Turning to her relatives and friends, the priest asked: “Is she being a good Christian… will you spread your legs for a man you barely know?”

Both the priest and his religious order later issued separate public apologies and the order promised an investigation. The Philippines is a mainly Catholic nation.

“This priest is a hypocrite! You are not preaching the gospel of Christ!” one comment on YouTube read.

“Hey priest, you should follow the example of your pope,” another read, referring to the less judgemental attitude begun by Pope Francis.

“As a religious community we do not condone such an unacceptable act,” the order said in its statement, adding it would reach out to the family of the young woman, a parishioner in the central city of Cebu.

The Redemptorists’ media officer in Cebu, Father Alfonso Suico, told AFP Obach would likely be required to “take time for prayer and reflection and will not be allowed to celebrate sacraments publicly for a duration to be determined by our superiors”.

Obach said in a separate statement: “The words I said and the rude attitude that I showed before I performed the rite of baptism… was indeed unbecoming.”

“I am deeply sorry to the mother of the child, her relatives, the sponsors and the witnesses of the incident.”

The outburst took place a day after the head of the Philippines’ bishops called on the local clergy to listen more and condemn less on issues of abortion, divorce and contraception, in the latest sign of a liberal shift in the powerful institution.

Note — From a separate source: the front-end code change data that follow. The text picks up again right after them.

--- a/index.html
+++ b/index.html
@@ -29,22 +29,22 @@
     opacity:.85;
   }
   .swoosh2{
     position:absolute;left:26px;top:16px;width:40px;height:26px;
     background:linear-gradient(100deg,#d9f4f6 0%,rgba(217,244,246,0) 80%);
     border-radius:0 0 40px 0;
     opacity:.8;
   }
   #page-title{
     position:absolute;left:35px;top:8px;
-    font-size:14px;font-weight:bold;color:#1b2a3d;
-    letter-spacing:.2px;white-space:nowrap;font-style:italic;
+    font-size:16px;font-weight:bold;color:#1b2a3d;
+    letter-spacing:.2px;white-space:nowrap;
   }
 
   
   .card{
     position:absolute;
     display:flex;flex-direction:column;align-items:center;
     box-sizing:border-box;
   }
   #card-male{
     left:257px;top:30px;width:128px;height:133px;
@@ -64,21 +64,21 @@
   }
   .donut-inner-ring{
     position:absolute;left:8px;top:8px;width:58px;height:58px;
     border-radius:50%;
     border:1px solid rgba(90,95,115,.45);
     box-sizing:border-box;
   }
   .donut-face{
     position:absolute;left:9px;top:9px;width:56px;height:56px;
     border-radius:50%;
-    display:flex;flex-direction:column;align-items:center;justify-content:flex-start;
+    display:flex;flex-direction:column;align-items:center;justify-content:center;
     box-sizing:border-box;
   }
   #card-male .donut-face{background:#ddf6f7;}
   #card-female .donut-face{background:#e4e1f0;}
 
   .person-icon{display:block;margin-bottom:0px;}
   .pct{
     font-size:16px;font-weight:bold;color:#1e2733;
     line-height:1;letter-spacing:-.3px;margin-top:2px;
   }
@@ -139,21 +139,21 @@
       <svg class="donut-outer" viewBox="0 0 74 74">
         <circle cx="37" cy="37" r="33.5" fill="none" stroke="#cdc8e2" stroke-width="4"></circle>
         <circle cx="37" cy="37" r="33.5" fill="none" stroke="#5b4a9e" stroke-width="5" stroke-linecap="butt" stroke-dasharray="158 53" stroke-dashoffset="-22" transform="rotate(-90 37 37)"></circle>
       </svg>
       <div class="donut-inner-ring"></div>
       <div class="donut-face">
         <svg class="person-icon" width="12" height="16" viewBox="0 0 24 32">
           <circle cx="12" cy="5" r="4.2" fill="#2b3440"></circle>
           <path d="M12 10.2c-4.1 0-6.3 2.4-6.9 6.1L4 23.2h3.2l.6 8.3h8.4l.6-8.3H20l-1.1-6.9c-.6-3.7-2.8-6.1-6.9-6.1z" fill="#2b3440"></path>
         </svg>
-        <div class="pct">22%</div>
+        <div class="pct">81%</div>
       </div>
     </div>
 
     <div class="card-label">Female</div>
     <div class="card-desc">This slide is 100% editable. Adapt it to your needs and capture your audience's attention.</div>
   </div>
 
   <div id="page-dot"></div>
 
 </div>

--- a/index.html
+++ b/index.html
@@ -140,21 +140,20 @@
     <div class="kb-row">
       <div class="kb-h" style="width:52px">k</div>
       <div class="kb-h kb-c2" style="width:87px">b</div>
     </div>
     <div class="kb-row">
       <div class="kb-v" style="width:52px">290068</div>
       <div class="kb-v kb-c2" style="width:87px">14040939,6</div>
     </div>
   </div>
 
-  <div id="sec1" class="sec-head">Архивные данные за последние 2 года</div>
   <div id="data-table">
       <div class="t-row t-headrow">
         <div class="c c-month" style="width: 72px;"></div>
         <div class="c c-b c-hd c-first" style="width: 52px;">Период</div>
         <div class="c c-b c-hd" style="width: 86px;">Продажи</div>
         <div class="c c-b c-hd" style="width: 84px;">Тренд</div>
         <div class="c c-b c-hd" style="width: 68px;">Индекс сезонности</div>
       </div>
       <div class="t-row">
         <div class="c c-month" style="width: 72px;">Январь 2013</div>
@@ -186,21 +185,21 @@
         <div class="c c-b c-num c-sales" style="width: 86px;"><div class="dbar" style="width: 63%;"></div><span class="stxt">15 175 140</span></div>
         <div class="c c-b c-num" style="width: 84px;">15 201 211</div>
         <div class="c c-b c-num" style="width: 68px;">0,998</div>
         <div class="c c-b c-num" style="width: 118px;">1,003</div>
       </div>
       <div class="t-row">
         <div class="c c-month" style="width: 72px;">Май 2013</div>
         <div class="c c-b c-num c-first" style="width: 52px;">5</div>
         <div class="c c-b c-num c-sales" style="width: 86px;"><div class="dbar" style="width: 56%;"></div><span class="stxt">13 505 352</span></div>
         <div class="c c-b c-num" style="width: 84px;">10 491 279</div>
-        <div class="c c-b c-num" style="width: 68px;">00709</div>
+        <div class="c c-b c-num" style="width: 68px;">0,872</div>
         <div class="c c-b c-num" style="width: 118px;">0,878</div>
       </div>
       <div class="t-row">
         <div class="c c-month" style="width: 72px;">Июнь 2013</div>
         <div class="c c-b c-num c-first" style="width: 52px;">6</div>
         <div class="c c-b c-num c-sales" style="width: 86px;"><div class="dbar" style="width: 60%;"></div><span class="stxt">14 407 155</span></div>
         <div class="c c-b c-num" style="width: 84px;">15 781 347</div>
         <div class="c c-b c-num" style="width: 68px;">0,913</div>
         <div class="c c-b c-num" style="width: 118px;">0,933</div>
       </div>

Archbishop Socrates Villegas said a change of tone would be a fitting welcome for the pope, who is visiting the country next year.

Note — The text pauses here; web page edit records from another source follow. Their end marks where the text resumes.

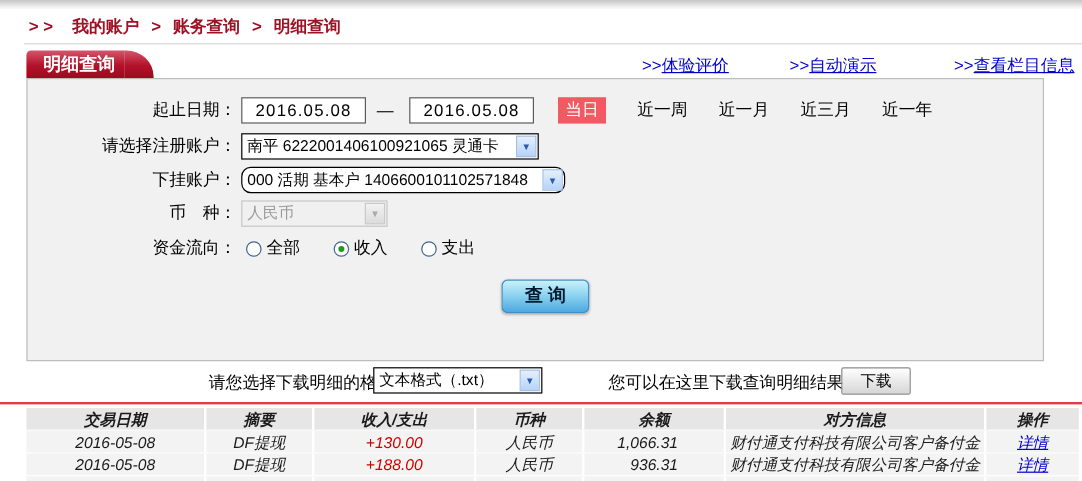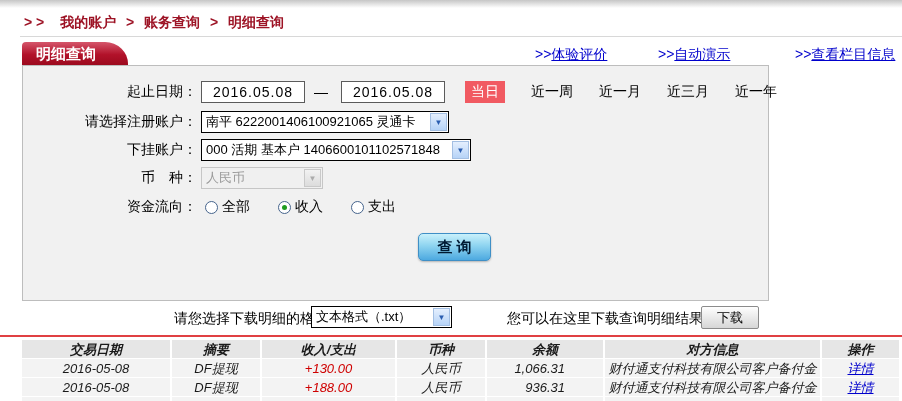--- a/index.html
+++ b/index.html
@@ -23,21 +23,21 @@
   .tab::after { content:""; position:absolute; right:-24px; top:0; width:24px; height:23px;
     background:linear-gradient(180deg,#d5566b,#b2122a 55%,#9c0a1e);
     border-radius:0 95% 0 0; }
 
   .bluelink { color:#0000cc; font-size:14px; cursor:pointer; white-space:nowrap; }
   .bluelink .lbl { text-decoration:underline; }
   .hl-exp  { position:absolute; left:535px; top:46px; }
   .hl-demo { position:absolute; left:658px; top:46px; }
   .hl-info { position:absolute; left:795px; top:46px; }
 
-  .panel { position:absolute; left:22px; top:65px; width:747px; height:236px;
+  .panel { position:absolute; left:22px; top:65px; width:848px; height:236px;
     background:#f1f1f1; border:1px solid #bdbdbd; }
 
   .frow { position:absolute; left:0; display:flex; align-items:center; height:22px;
     font-size:14px; color:#000; white-space:nowrap; }
   .flabel { display:inline-block; width:174px; text-align:right; }
 
   .r1 { top:15px; } .r2 { top:45px; } .r3 { top:73px; } .r4 { top:101px; } .r5 { top:130px; }
 
   .dateinput { width:104px; height:22px; border:1px solid #5b5b5b; background:#fff;
     text-align:center; font-size:14px; letter-spacing:1px; margin-left:4px;
@@ -50,21 +50,21 @@
   .xsel { display:inline-flex; align-items:center; height:22px; background:#fff;
     border:1px solid #000000; font-size:13px; margin-left:4px; cursor:pointer; }
   .xsel .txt { flex:1; padding:0 4px; overflow:hidden; white-space:nowrap; }
   .xsel .arrow { width:17px; height:18px; margin:1px; text-align:center; line-height:18px;
     font-size:8px; color:#2a5db0; background:linear-gradient(180deg,#e4effe,#b6d3f7);
     border:1px solid #a3bfe3; }
   .xsel.disabled { background:#f0f0f0; border-color:#c6c6c6; cursor:default; }
   .xsel.disabled .txt { color:#9a9a9a; }
   .xsel.disabled .arrow { color:#ababab; background:linear-gradient(180deg,#f2f2f2,#dcdcdc);
     border-color:#c9c9c9; }
-  .w-reg { width:248px; } .w-sub { width:270px; } .w-cur { width:122px; } .w-fmt { width:141px; }
+  .w-reg { width:248px; } .w-sub { width:270px;border-radius:8px; } .w-cur { width:122px; } .w-fmt { width:141px; }
 
   .snaplink { margin-left:13px; font-size:13px; }
 
   .radio-group { display:inline-flex; align-items:center; margin-left:8px; cursor:pointer; }
   .radio-group + .radio-group { margin-left:28px; }
   .radio { width:13px; height:13px; border-radius:50%; border:1px solid #46648c;
     background:#fff; display:inline-block; position:relative; margin-right:4px; }
   .radio.checked::after { content:""; position:absolute; left:3px; top:3px; width:5px;
     height:5px; border-radius:50%; background:#1f9c1f; }
 

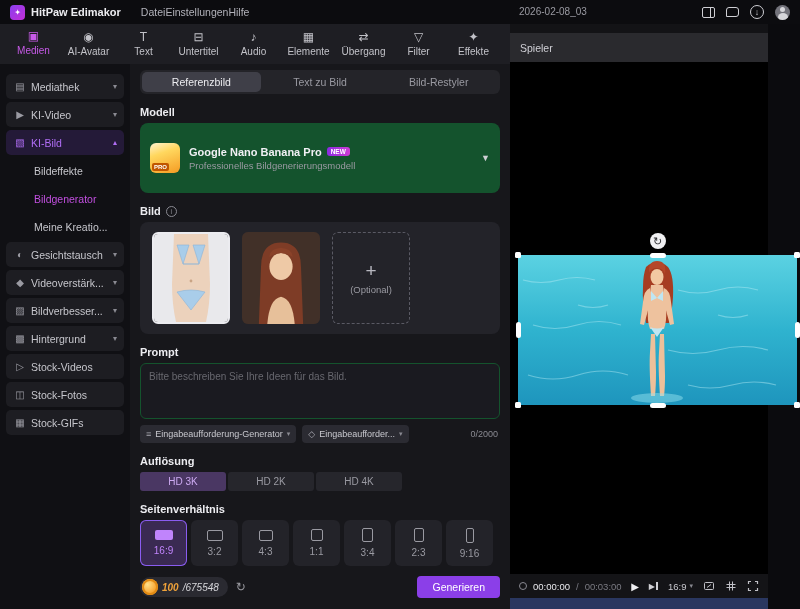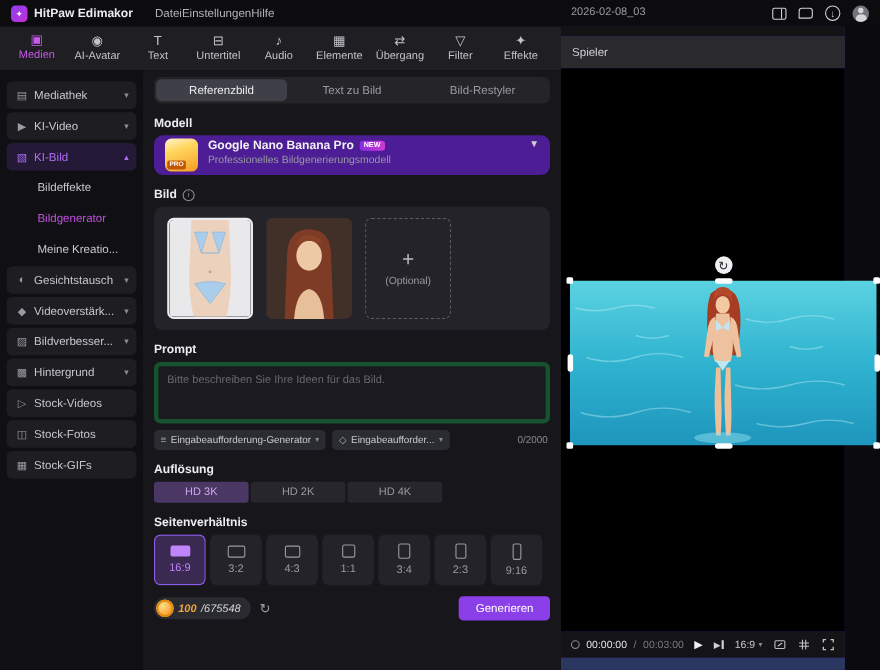--- a/index.html
+++ b/index.html
@@ -54,39 +54,39 @@
 
   
   .main { flex: 1; background: #17171b; padding: 6px 10px; overflow: hidden; }
   .mtabs { height: 24px; background: #242429; border-radius: 6px; display: flex; padding: 2px; }
   .mtab { flex: 1; display: flex; align-items: center; justify-content: center; font-size: 10.5px; color: #9a9aa2; border-radius: 5px; }
   .mtab.active { background: #3f3f48; color: #ececf0; }
 
   .shead { margin-top: 12px; font-size: 11px; font-weight: bold; color: #ececf0; display: flex; align-items: center; gap: 5px; }
   .info { width: 11px; height: 11px; border: 1px solid #8a8a92; border-radius: 50%; color: #8a8a92; font-size: 7px; font-weight: normal; display: inline-flex; align-items: center; justify-content: center; }
 
-  .model-card { margin-top: 5px; background: #4c1d95; border-radius: 8px; padding: 3px 10px; display: flex; align-items: flex-start; gap: 9px; }
+  .model-card { margin-top: 5px; background: #14532d; border-radius: 8px; padding: 20px 10px; display: flex; align-items: center; gap: 9px; }
   .model-icon { width: 30px; height: 30px; border-radius: 6px; background: linear-gradient(160deg,#fff3d0 0%,#ffd75e 35%,#f59b23 100%); position: relative; flex: 0 0 30px; }
   .model-icon .pro { position: absolute; left: 2px; bottom: 2px; background: #c05600; color: #fff; font-size: 6px; font-weight: bold; padding: 0 2px; border-radius: 2px; line-height: 8px; }
   .model-text { display: flex; flex-direction: column; gap: 2px; }
   .model-title-row { display: flex; align-items: center; gap: 5px; }
   .model-name { font-size: 11px; font-weight: bold; color: #f0f0f4; }
   .new-badge { background: linear-gradient(90deg,#8a2be2,#cf3bd4); color: #fff; font-size: 6.5px; font-weight: bold; padding: 1px 4px; border-radius: 3px; }
   .model-desc { font-size: 9.5px; color: #9a9aa2; }
   .model-chev { margin-left: auto; color: #cfcfd4; font-size: 9px; }
 
   .slots { margin-top: 5px; background: #232329; border-radius: 8px; padding: 10px 12px; display: flex; gap: 12px; }
   .slot { width: 78px; height: 92px; border-radius: 6px; overflow: hidden; position: relative; background: #2a2a30; }
   .slot svg { width: 100%; height: 100%; display: block; }
   .slot.sel { border: 2px solid #ececf0; }
   .slot.optional { border: 1.5px dashed #5a5a64; background: transparent; display: flex; flex-direction: column; align-items: center; justify-content: center; gap: 4px; color: #9a9aa2; }
   .slot.optional .plus { font-size: 19px; color: #b8b8c0; line-height: 18px; }
   .slot.optional .opt-label { font-size: 9.5px; }
 
-  .prompt-box { margin-top: 5px; height: 56px; background: #1a1a20; border: 4px solid #14532d; border-radius: 6px; padding: 2px; }
+  .prompt-box { margin-top: 5px; height: 56px; background: #1a1a20; border: 1px solid #14532d; border-radius: 6px; padding: 2px; }
   .prompt-box textarea { width: 100%; height: 100%; background: transparent; border: none; outline: none; resize: none; font-family: "Liberation Sans", sans-serif; font-size: 10px; color: #c8c8ce; padding: 5px 6px; }
   .prompt-box textarea::placeholder { color: #68686f; }
   .prompt-tools { margin-top: 6px; display: flex; align-items: center; gap: 6px; }
   .pill { height: 18px; background: #2b2b32; border-radius: 4px; padding: 0 6px; display: flex; align-items: center; gap: 4px; font-size: 9px; color: #c8c8ce; }
   .pill .picon { font-size: 9px; color: #a8a8b0; }
   .pill .pchev { font-size: 7px; color: #8a8a92; }
   .char-counter { margin-left: auto; font-size: 9px; color: #8a8a92; padding-right: 2px; }
 
   .res-row { margin-top: 5px; display: flex; gap: 2px; }
   .res-btn { width: 86px; height: 19px; background: #26262c; color: #9a9aa2; font-size: 10px; display: flex; align-items: center; justify-content: center; border-radius: 3px; }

Church leaders exert vast influence in the conservative Philippines, Asia’s Catholic bastion and the only state apart from the Vatican that still outlaws both divorce and terminations.

iamjames:
The redemptorists are historically notorious for their hellfire and brimstone rantings. I remember 50 years ago in Ireland when a parish would have a general 'retreat' they would bring in a redemptorist. These lunatics would have the whole parish scared out of their wits at the end of a week. I had thought that the fire and brimstone with the gruesome detail approach was long gone.